Happenings, News

Gems of the ACS story

Anglo-Chinese School
Coleman Street
circa 1895.

— Methodist Church
Archives picture.

THE Anglo-Chinese Schools Board of Governors (ACS BOG) is publishing a book on the history of ACS, to be aptly called “The ACS Story”.

The 450-page coffee-table sized book is scheduled to be ready in the first quarter of 2003, in time for the ACS Founder’s Day on March 1, and the official opening of the new Barker Road campus.

“The ACS Story”, which gives an account of the history and achievements of the school, will find a place in every loyal ACSian’s library, and be required reading.

There are gems in this book. There will be about 100 pages of photographs, many in colour, and a few rare ones taken in the 19th century.
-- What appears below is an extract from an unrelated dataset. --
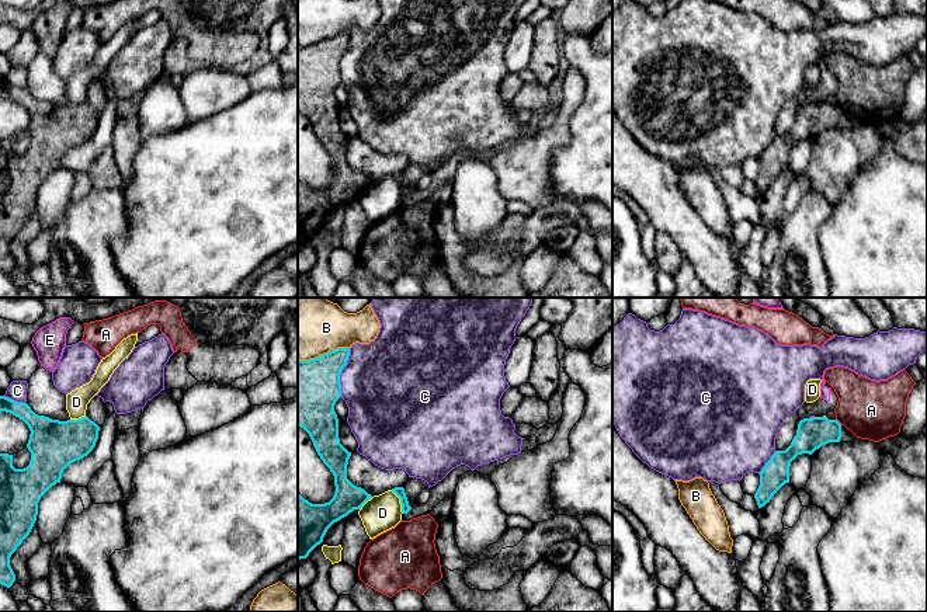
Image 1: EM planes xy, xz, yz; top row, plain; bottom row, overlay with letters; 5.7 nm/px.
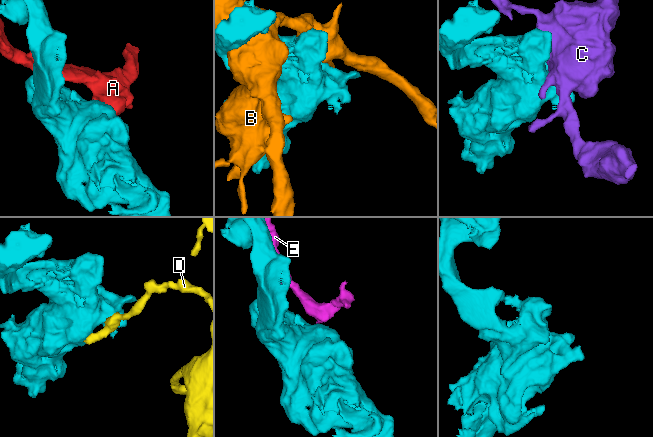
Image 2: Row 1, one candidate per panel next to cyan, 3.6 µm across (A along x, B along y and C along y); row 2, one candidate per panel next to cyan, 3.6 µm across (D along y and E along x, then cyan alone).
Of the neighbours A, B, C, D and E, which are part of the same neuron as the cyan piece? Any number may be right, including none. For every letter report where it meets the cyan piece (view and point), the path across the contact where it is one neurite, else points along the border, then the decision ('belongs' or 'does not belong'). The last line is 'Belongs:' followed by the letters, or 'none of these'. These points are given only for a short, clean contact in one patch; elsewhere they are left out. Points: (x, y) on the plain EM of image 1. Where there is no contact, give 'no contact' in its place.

It is the most comprehensive account yet of the ACS story.

The author and Editor, Mr Earnest Lau, assisted by Mr Peter Teo, Editor of Methodist Message, hopes that “The ACS Story” will educate and inspire 21st century ACSians and Old Boys with the contributions and sacrifices of the early pioneers, and the impressive achievements of the contemporary ACS family of schools.

Mr Lau, who was Principal of ACS from 1977 to 1983, is the Archivist of The Methodist Church in Singapore.

It is hoped that ACSians will gain a better understanding of the traditions and values of the school and the leaders and the many hundreds and thousands that have formed the rank and file of Singaporeans as well as those from “India’s Strand, the Islands of the Main, China’s Plain and the Land of the Rising Sun”.

This book contains a fairly comprehensive summary of the evolution of the ACS in its 117 years of history that recounts the challenges, failures and accomplishments of the institution.

There are interesting biographical accounts of Bishops William Oldham and James Thoburn, and of the earliest teachers and students of the fledgling school at Amoy Street, Coleman Street and Cairnhill. They include sketches of Mr H. M. Hoisington (who composed the ACS anthem), Mr Yap Pheng Geck (who devised the ACS shield), and the Rev J. S. Nagle, who played a key role in putting ACS on the educational map.

Men like Mr Tan Ah Lok, the Rev J. A. Supramaniam and Mr Lee Choon Eng, who might have been forgotten, are given due recognition in the hope that they will be an inspiration to latter-day ACSians. Other prominent ACSians like Mr Tan Chin Tuan are also featured.

Following these are interesting accounts of each of the ACS schools, showcasing many of their achievements as well as their educational philosophy and value system.

The story of Oldham Hall, which has never been told, goes back to the early days when the Rev (later to become Bishop) William Oldham set up a “boarding department” which proved to be an important breeding ground for both ACS and the Methodist Church, while the ACS Old Boys’ Association and the Board of Governors highlight their roles in the physical and educational development of ACS.

The work of putting together this volume has taken the best part of two years, of research and writing, by the author and the ACS schools, ACS OBA and the Board of Governors.